T Document Engineering
Semester: Fall 2020
Semestre d’automne 2020:
Le cours se tiendra en ligne.
Note: Au semestre d’automne 2020, ce cours fait exceptionnellement partie du cursus du master en humanités numérique (MA HN) ainsi que de celui du bachelor en ISH (BA ISH). Pour les étudiants du BA ISH, seule la partie pratique (ci-dessous nommée « Part B ») est obligatoire.
Objective
The course consists of two parts, a seminar-style theoretical part (Part A, Thursday sessions) and a practical part (Part B, Friday sessions). Consequently, the course also has two sets of objectives.
Concerning Part A, the theoretical part, at the end of this course you should:
- have an understanding of the historical development of document engineering and be able to reflect upon document technology in a historical perspective
- have an understanding of the larger context of document technologies
- be able to read scholarly publications in the field
- be able to summarize your reading, to draw connections between historical and current developments, and to express your ideas in writing
Concerning Part B, the practical part, at the end of this course you should be able to:
- create academic documents using LaTeX
- correctly apply the basic rules of French, English, and German typography
- use the UNIX shell and the standard UNIX text processing tools
- use the Emacs text editor
- use regular expressions
- understand the basic notions of text encoding, notably Unicode
- understand the fundamental concepts of XML
- create and edit XML documents
- create XSLT stylsheets for transforming XML documents
- combine different tools to effectively process plain text and structured documents
Content (IN PROGRESS)
Part A
potential section topics:
- UNIX
- Emacs
- From typewriters to word processors
- From Gutenberg to the Linotype
- Editing text on the computer: the challenge of interactive computing
- WYSIWYG: from Bravo to Word
- Computer typesetting: runoff, troff, TeX, PostScript, etc.
- Generic markup, SGML, XML
- Writing systems
- Hypertext: NLS, Xanadu, etc.
- Programming languages for text processing
- Document engineering and DH
Part B
Document engineering is the computer science discipline that investigates systems for documents in any form and in all media. As with the relationship between software engineering and software, document engineering is concerned with principles, tools and processes that improve our ability to create, manage, and maintain documents. (↗ The ACM Symposium on Document Engineering)
As name of this course, "document engineering" is admittedly a bit pretentious: we will not engineer new systems, but we will rather use existing tools.

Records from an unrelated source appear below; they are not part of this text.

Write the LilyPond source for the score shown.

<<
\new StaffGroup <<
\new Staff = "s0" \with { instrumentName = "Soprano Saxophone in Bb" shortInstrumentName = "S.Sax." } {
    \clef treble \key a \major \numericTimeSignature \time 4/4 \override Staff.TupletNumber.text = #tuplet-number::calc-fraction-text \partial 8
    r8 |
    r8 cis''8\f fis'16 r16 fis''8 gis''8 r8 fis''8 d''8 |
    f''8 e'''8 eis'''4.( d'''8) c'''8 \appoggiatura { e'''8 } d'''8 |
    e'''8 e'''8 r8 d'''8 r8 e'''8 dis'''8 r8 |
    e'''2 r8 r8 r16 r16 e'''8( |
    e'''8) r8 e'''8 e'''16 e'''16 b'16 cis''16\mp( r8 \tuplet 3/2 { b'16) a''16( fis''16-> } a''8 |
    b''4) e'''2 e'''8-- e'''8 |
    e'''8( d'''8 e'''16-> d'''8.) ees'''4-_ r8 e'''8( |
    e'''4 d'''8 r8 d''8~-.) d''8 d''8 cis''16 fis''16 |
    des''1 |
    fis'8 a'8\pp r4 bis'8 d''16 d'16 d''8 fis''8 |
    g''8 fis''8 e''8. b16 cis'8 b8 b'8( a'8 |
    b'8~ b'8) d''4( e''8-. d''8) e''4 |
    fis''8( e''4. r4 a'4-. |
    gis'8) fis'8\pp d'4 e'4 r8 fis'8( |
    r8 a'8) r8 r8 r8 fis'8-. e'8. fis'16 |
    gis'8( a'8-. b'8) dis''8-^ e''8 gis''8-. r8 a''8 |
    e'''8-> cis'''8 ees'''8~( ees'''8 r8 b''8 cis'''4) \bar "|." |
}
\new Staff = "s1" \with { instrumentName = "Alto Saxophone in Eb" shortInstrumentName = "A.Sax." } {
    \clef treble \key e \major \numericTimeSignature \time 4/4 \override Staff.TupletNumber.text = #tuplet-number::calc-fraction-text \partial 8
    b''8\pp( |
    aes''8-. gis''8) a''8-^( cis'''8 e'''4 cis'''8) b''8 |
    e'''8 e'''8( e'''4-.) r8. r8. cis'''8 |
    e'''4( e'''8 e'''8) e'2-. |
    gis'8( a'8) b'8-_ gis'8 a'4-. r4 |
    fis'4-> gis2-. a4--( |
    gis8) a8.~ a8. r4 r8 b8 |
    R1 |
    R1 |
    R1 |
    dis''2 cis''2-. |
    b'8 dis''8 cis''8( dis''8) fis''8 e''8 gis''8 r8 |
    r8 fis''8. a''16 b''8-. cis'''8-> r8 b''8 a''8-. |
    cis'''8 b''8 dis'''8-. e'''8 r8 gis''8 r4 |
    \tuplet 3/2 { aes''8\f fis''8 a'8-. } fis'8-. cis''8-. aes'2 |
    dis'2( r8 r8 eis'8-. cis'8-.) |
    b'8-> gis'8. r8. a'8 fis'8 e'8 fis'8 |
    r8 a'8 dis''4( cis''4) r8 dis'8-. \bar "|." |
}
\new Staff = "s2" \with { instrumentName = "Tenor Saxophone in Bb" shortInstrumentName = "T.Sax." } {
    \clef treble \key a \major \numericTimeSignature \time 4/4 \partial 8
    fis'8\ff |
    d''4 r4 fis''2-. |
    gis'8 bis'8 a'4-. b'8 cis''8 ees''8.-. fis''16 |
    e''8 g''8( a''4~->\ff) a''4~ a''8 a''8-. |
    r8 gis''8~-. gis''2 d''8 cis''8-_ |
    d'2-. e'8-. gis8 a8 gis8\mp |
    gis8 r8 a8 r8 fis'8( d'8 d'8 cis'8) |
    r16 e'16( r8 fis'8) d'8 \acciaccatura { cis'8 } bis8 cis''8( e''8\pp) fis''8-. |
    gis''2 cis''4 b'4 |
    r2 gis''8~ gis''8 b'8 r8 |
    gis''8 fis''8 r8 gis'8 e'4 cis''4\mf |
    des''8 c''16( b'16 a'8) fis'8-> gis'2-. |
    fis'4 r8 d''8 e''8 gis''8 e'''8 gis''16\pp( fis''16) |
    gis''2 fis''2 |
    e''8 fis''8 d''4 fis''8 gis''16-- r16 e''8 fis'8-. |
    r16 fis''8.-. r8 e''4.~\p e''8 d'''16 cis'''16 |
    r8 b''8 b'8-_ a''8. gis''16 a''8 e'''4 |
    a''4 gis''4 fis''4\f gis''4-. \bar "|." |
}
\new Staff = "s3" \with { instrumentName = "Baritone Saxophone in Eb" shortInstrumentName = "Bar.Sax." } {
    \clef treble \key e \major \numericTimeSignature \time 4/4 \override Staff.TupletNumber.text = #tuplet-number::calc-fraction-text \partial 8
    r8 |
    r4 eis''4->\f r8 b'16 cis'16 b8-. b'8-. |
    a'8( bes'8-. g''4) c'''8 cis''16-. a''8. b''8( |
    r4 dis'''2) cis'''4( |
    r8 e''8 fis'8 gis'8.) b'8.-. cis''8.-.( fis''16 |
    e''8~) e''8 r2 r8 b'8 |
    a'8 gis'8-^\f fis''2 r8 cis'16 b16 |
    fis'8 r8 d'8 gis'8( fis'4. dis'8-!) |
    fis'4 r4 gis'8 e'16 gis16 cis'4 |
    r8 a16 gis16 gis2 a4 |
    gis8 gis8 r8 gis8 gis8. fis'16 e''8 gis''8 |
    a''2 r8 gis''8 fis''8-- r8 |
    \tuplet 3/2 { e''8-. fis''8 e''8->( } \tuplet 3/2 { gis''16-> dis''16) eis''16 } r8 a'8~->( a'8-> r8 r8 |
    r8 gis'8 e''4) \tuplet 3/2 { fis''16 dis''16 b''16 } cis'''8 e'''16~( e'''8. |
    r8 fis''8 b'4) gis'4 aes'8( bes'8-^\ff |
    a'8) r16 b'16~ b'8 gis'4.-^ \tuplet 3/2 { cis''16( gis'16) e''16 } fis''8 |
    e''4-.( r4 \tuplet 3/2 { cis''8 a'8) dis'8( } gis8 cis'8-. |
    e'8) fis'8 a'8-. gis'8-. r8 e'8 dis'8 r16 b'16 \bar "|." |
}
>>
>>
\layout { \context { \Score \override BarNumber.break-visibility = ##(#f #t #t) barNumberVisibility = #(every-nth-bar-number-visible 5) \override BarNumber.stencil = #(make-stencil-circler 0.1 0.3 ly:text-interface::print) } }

Nevertheless, it does touch on a number of important basic concepts in document engineering.
I aim to cover the following aspects:
- Using LaTeX to create academic documents (e.g., seminar papers or your thesis).
- Using the UNIX command line for manipulating files and for basic text processing.

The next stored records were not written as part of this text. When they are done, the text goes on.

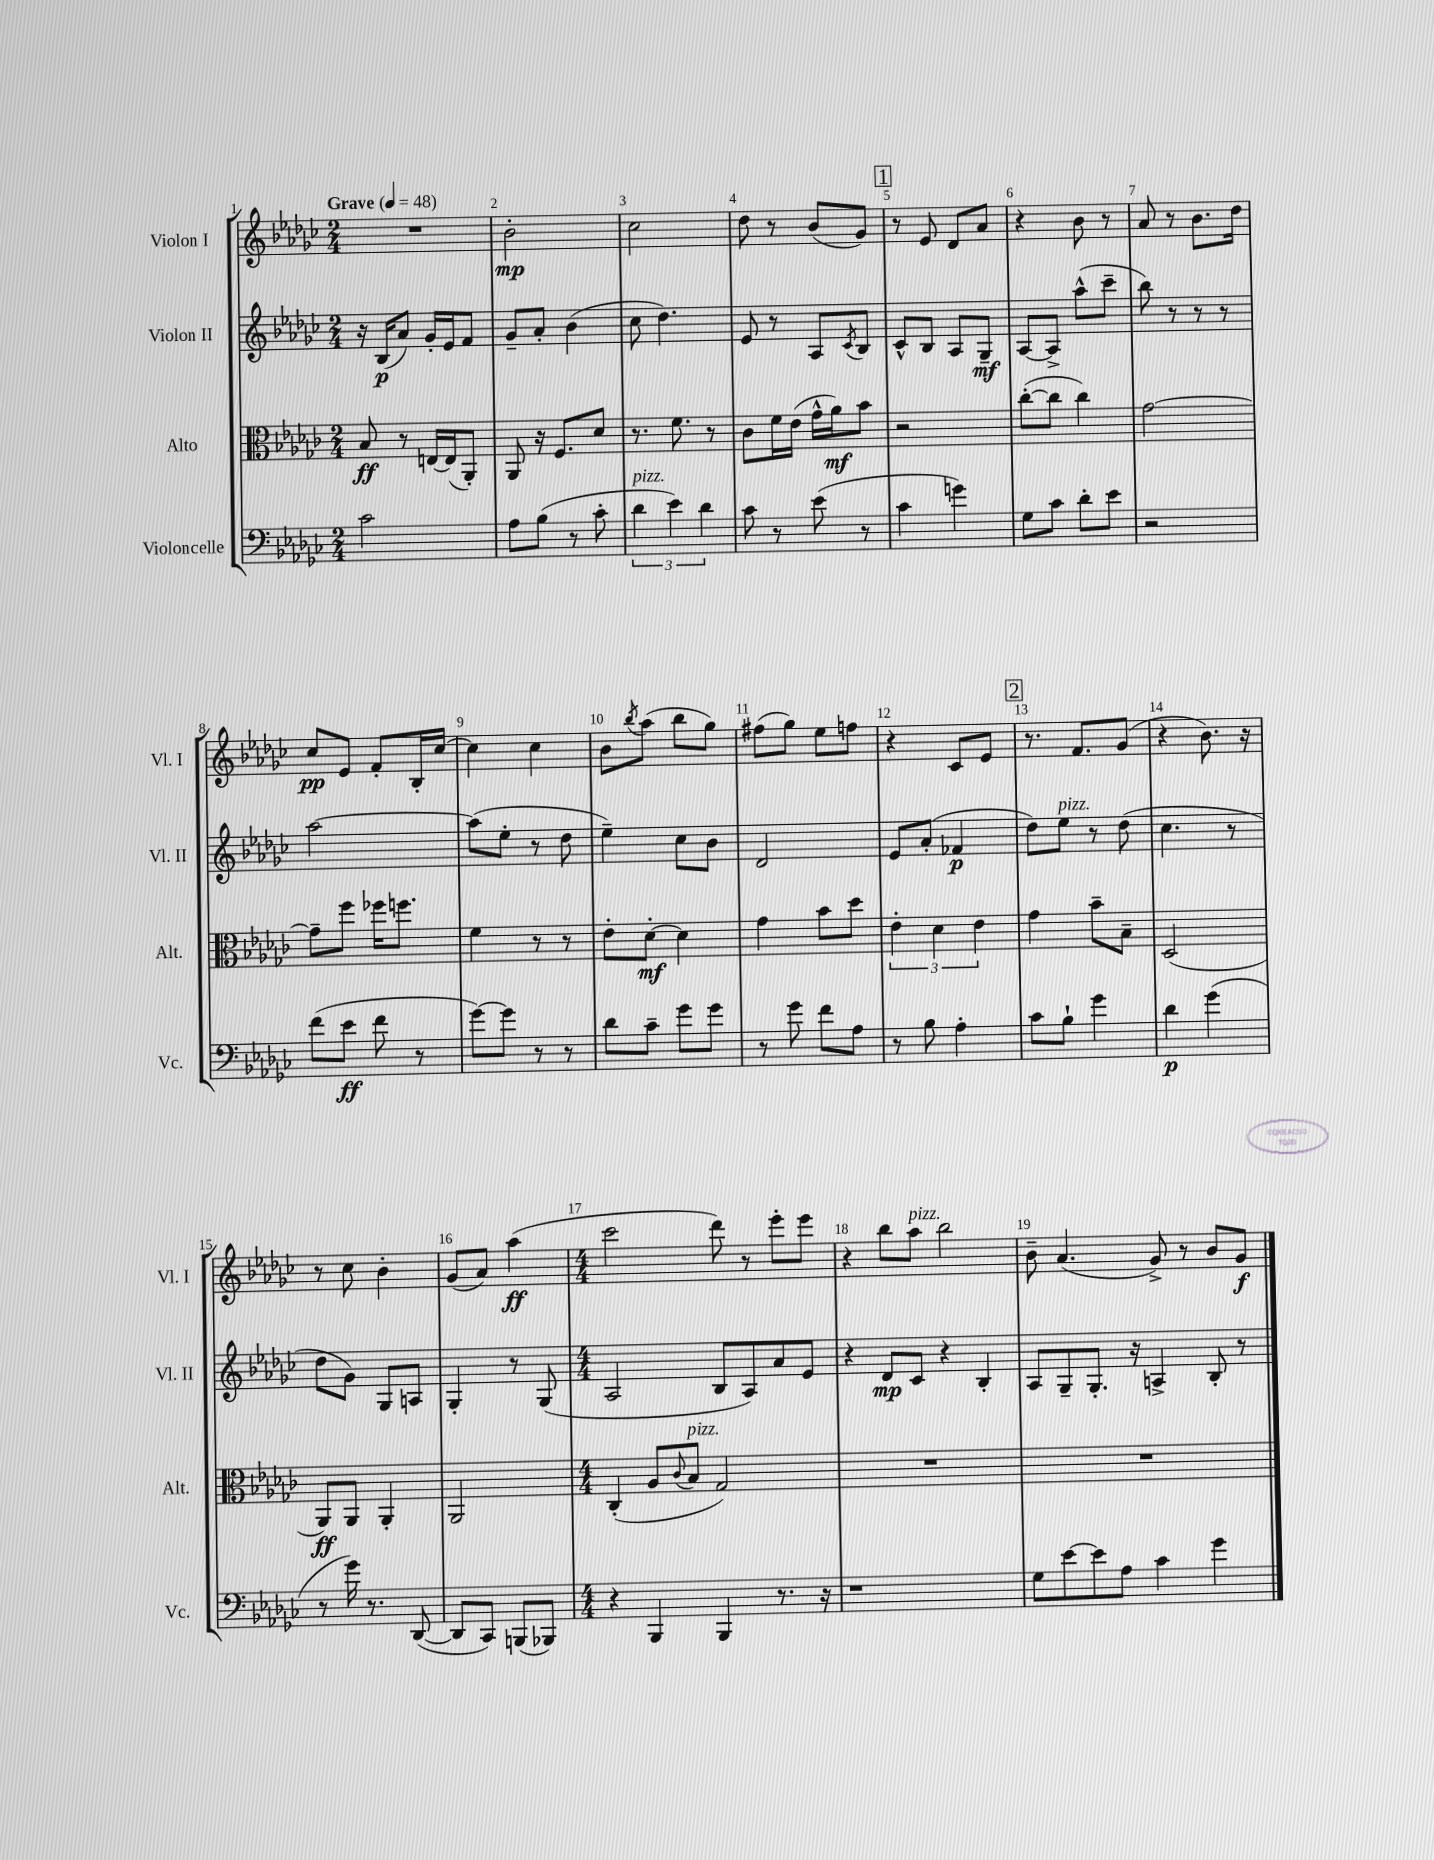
<<
\new StaffGroup <<
\new Staff = "s0" \with { instrumentName = "Violon I" shortInstrumentName = "Vl. I" } {
    \clef treble \key ges \major \numericTimeSignature \time 2/4 \tempo "Grave" 4 = 48
    R2 |
    bes'2-.\mp |
    ces''2 |
    des''8 r8 bes'8( ges'8) |
    \mark \markup { \box "1" } r8 ees'8 des'8 aes'8 |
    r4 bes'8 r8 |
    aes'8 r8 bes'8. des''16 |
    ces''8\pp ees'8 f'8-. bes16-. ces''16~ |
    ces''4 ces''4 |
    bes'8 \acciaccatura { bes''8 } aes''8( bes''8 ges''8) |
    fis''8( ges''8) ees''8 f''8 |
    r4 ces'8 ees'8 |
    \mark \markup { \box "2" } r8. f'8. ges'8( |
    r4 bes'8.) r16 |
    r8 ces''8 bes'4-. |
    ges'8( aes'8) aes''4\ff( |
    \numericTimeSignature \time 4/4 ces'''2 des'''8) r8 ees'''8-. ees'''8 |
    r4 bes''8 aes''8^\markup { \italic "pizz." } bes''2 |
    bes'8-- aes'4.( ges'8->) r8 bes'8 ges'8\f \bar "|." |
}
\new Staff = "s1" \with { instrumentName = "Violon II" shortInstrumentName = "Vl. II" } {
    \clef treble \key ges \major \numericTimeSignature \time 2/4
    r16 bes16\p( aes'8) ges'16-. ees'16 f'8 |
    ges'8-- aes'8-. bes'4( |
    ces''8 des''4.) |
    ees'8 r8 aes8 \acciaccatura { ces'8 } bes8 |
    \mark \markup { \box "1" } ces'8-^ bes8 aes8 ges8--\mf |
    aes8~ aes8-> aes''8-^( ces'''8-- |
    bes''8) r8 r8 r8 |
    aes''2~ |
    aes''8( ees''8-. r8 des''8 |
    ees''4--) ces''8 bes'8 |
    des'2 |
    ees'8 aes'8-.( fes'4\p |
    \mark \markup { \box "2" } des''8) ees''8^\markup { \italic "pizz." } r8 des''8( |
    ces''4. r8 |
    des''8 ges'8) ges8 a8 |
    ges4-. r8 ges8( |
    \numericTimeSignature \time 4/4 aes2 bes8 aes8) aes'8 ees'8 |
    r4 des'8\mp ces'8 r4 bes4-. |
    aes8 ges8-- ges8.-. r16 a4-> bes8-. r8 \bar "|." |
}
\new Staff = "s2" \with { instrumentName = "Alto" shortInstrumentName = "Alt." } {
    \clef alto \key ges \major \numericTimeSignature \time 2/4
    bes8\ff r8 e16~ e16( aes,8-.) |
    aes,8 r16 f8. des'8 |
    r8. f'8. r8 |
    ces'8 f'16 ees'16( ges'16-^ aes'16\mf) bes'8 |
    \mark \markup { \box "1" } r2 |
    ces''8~-.( ces''8 ces''4) |
    ges'2~ |
    ges'8-- f''8 fes''16 f''8. |
    f'4 r8 r8 |
    ees'8-. des'8~-.\mf des'4 |
    ges'4 bes'8 des''8 |
    \tuplet 3/2 { ees'4-. des'4 ees'4 } |
    \mark \markup { \box "2" } ges'4 bes'8-- bes8-- |
    des2( |
    aes,8\ff) aes,8 aes,4-. |
    aes,2 |
    \numericTimeSignature \time 4/4 ces4-.( aes8 \appoggiatura { ces'8 } bes8^\markup { \italic "pizz." } ges2) |
    R1 |
    R1 \bar "|." |
}
\new Staff = "s3" \with { instrumentName = "Violoncelle" shortInstrumentName = "Vc." } {
    \clef bass \key ges \major \numericTimeSignature \time 2/4
    ces'2 |
    aes8 bes8( r8 ces'8-. |
    \tuplet 3/2 { des'4^\markup { \italic "pizz." } ees'4) des'4 } |
    ces'8 r8 ees'8( r8 |
    \mark \markup { \box "1" } ces'4 g'4) |
    ges8 ces'8 des'8-. ees'8 |
    r2 |
    f'8( ees'8\ff f'8 r8 |
    ges'8~) ges'8 r8 r8 |
    des'8 ces'8-- ges'8 ges'8 |
    r8 ges'8 f'8 aes8 |
    r8 bes8 aes4-. |
    \mark \markup { \box "2" } ces'8 bes8-! ges'4 |
    des'4\p ges'4( |
    r8 ges'16) r8. des,8~( |
    des,8 ces,8) b,,8( bes,,8) |
    \numericTimeSignature \time 4/4 r4 bes,,4 bes,,4 r8. r16 |
    r1 |
    ges8 ees'8~ ees'8 aes8 ces'4 ges'4 \bar "|." |
}
>>
>>
\layout { \context { \Score \override BarNumber.break-visibility = ##(#f #t #t) barNumberVisibility = #all-bar-numbers-visible } }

- Using the Emacs text editor for interactive manipulation of documents, including the use of regular expressions.
- XML for representing structured documents.
- Using XSLT to transform XML documents.
The goal is to enable you to transform plain text into XML---which is the basis for advanced processing, including the transformation of (parts of) the XML data into something else.
Specifically, you will transform a semi-structured document, such as a play or a dictionary, from plain text to an HTML presentation.